Le phénomène inquiète certaines mairies, comme celle de Lauris, dans le Vaucluse. Gérard Larrive, conseiller municipal, y ressent une « asphyxie » créée par la réhabilitation des logements vacants pour en faire des locations saisonnières, a-t-il expliqué lors d'une conférence au Congrès des maires, qui se tient jusqu'à jeudi à Paris.

À Lège-Cap-Ferret, « les jeunes ne peuvent plus rester, les actifs vont habiter à 30 ou 40 km de la commune, une classe d'école ferme tous les ans et les agences immobilières ont remplacé les boucheries », raconte Jean-Paul Lebas, habitant de cette commune de Gironde et membre du Collectif national d'habitants permanents (CNHP).

« Une spéculation immobilière effrénée » sur les logements dédiés à la location saisonnière et sur les résidences secondaires

La faute selon lui à « une spéculation immobilière effrénée » sur les logements dédiés à la location saisonnière et sur les résidences secondaires et à l'inaction de la municipalité, « contrairement à d'autres communes du littoral qui ont pris des mesures pour essayer de freiner ».

Selon le collectif, une dizaine de communes se sont saisies d'un nouvel outil qui permet d'interdire sur certaines zones la construction de nouvelles résidences secondaires, instauré par la loi Echaniz-Le Meur de novembre 2024, qui vise aussi à réguler la location meublée touristique.

Parmi elles Bayonne, Biarritz, Bonifacio, Cancale, Chamonix, ou encore Saint-Malo, dernière en date, qui constate dans son plan local d'urbanisme, adopté début novembre, que « son attractivité touristique est à l'origine de nombreux atouts, notamment économiques, mais impacte aussi les capacités d'accueil de population ». Saint-Malo comptait 27% de résidences secondaires en 2022, selon l'Insee.

Avant cela, la mairie avait déjà pris des mesures pour réguler la location meublée touristique sur son territoire, avec des quotas de locations autorisées dans la vieille ville intra-muros, et par personne physique.

« Hémorragie des résidences secondaires »

Dans la préservation du logement permanent, Paris serait « probablement le meilleur élève », selon Jean-Paul Lebas du CNHP, qui a lancé une évaluation des politiques de quelques mairies en la matière.

« On est en train de gagner la bataille » contre les locations meublées touristiques illégales, mais il reste celle de « l'hémorragie des résidences secondaires et des logements vacants », relève Jacques Baudrier, adjoint PCF chargé du logement à la mairie de Paris, qui espère pouvoir relever les taxes imposées sur ces habitations.

Les mairies situées en zone tendue d'un point de vue du logement peuvent appliquer une taxe sur les logements vacants et majorer de 5% à 60% la taxe sur les résidences secondaires.

Une surtaxe qui agace de plus en plus les propriétaires de résidences secondaires, qui se réunissent en collectifs un peu partout sur le territoire.
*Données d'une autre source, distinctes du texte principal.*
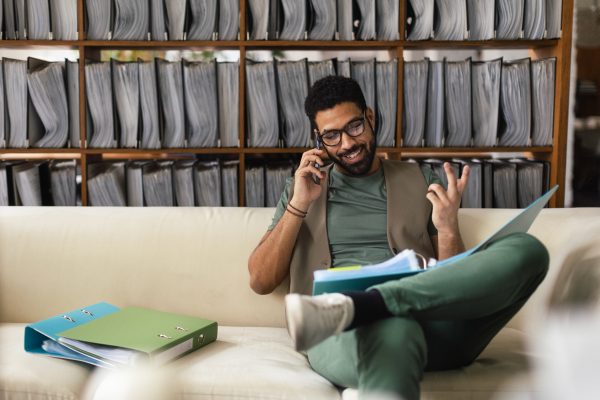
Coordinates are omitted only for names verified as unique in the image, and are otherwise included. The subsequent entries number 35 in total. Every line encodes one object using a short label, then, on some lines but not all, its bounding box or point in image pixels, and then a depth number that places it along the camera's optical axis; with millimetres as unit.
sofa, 1449
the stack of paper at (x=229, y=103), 1995
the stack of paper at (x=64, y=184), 2078
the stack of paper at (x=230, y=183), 2070
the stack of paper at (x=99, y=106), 1969
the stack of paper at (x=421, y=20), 1930
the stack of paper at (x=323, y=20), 1934
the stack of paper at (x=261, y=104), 1974
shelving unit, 1937
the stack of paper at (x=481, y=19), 1928
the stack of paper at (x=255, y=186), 2068
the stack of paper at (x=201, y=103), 1979
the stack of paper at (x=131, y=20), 1945
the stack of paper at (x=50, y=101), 1976
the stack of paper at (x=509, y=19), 1917
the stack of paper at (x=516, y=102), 1962
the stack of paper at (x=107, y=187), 2041
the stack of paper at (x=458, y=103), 1967
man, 925
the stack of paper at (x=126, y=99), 1981
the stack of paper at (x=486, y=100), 1965
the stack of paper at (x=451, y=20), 1933
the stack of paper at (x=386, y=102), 1973
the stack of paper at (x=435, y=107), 1970
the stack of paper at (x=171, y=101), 1983
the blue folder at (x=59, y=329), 1262
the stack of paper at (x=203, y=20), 1946
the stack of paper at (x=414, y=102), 1973
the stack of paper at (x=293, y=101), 1974
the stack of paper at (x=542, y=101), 1953
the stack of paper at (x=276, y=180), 2068
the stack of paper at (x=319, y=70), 1961
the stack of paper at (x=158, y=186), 2055
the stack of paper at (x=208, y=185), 2061
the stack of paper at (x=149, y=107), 1983
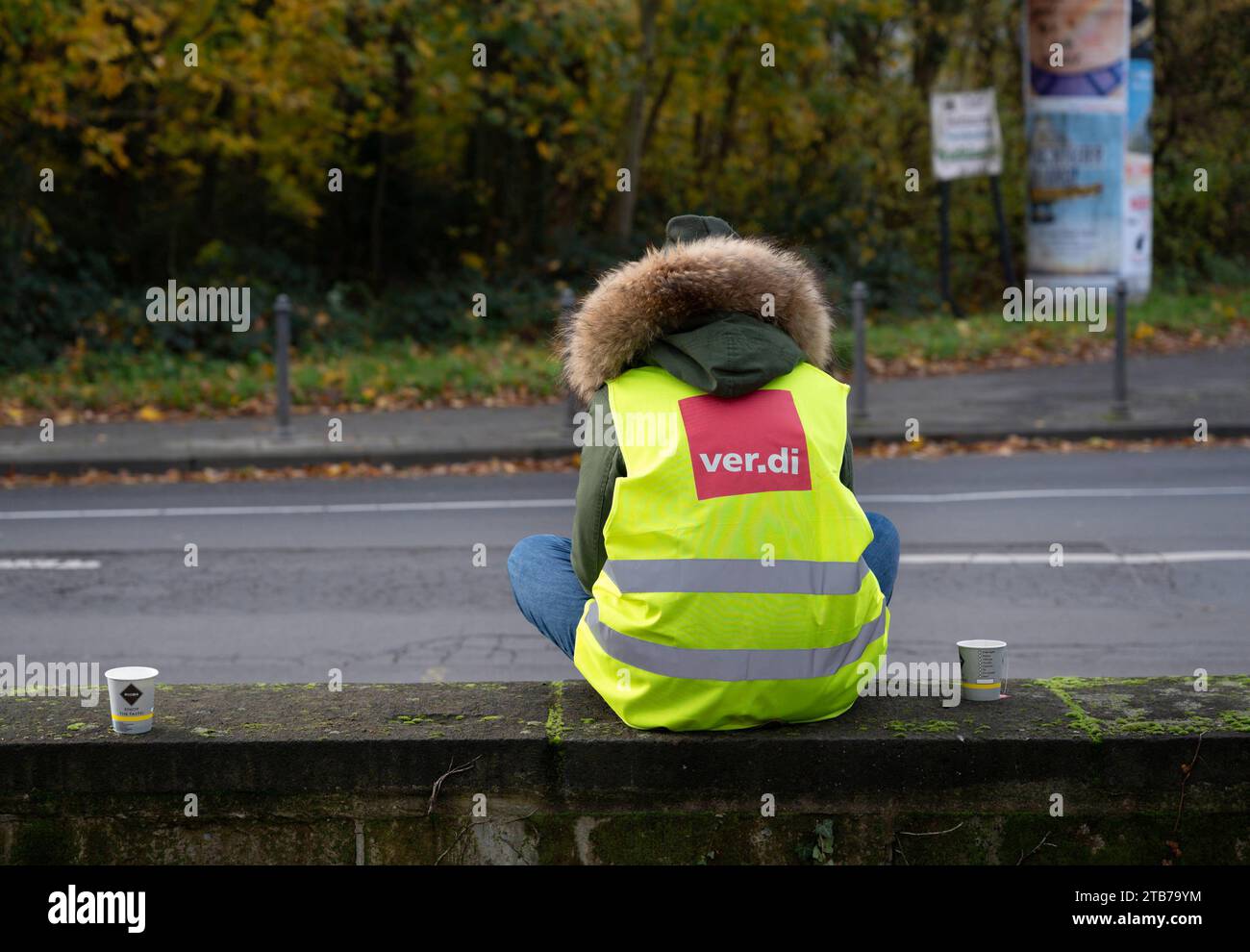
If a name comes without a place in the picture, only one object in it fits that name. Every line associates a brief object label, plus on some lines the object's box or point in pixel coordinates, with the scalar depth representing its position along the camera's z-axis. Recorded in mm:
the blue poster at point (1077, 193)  19391
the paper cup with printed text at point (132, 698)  3613
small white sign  19984
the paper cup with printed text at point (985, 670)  3883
Certains s'organisent même pour s'inscrire sur les listes électorales de leur commune de villégiature, voire pour constituer une liste et se présenter à l'élection, comme à Argelès-sur-Mer.

Grogne aussi de la part des professionnels de la location touristique. « Certaines communes se sont emparées des outils (de régulation des meublés de tourisme, NDLR) dans une approche idéologique et aujourd'hui c'est instrumentalisé dans la campagne municipale », dans « une logique électoraliste », critique Frederick Seidita Aires, vice-président du syndicat des professionnels de la location meublée.

Il défend les impacts économiques positifs de son secteur et la recherche d'un « équilibre » entre lutte contre la crise du logement et attractivité touristique.

Un « équilibre » que le CNHP dit rechercher aussi. « Il ne s'agit pas de s'attaquer au tourisme, mais de faire en sorte que les communes puissent vivre à l'année », soutient Jean-Paul Lebas.

Preuve de l'enjeu à l'échelle communale : la présence depuis trois ans au Salon des maires d'Airbnb, avec un stand aux allures d'appartement de vacances présentant les outils de la plateforme pour séduire des élus.

La question du logement dans les zones touristiques est « très spécifique », estime cependant Véronique Pouzadoux, co-présidente de la commission aménagement urbanisme de l'Association des maires de France (AMF), qui doute que la préoccupation pour les résidences secondaires constitue un programme politique complet lors des élections municipales.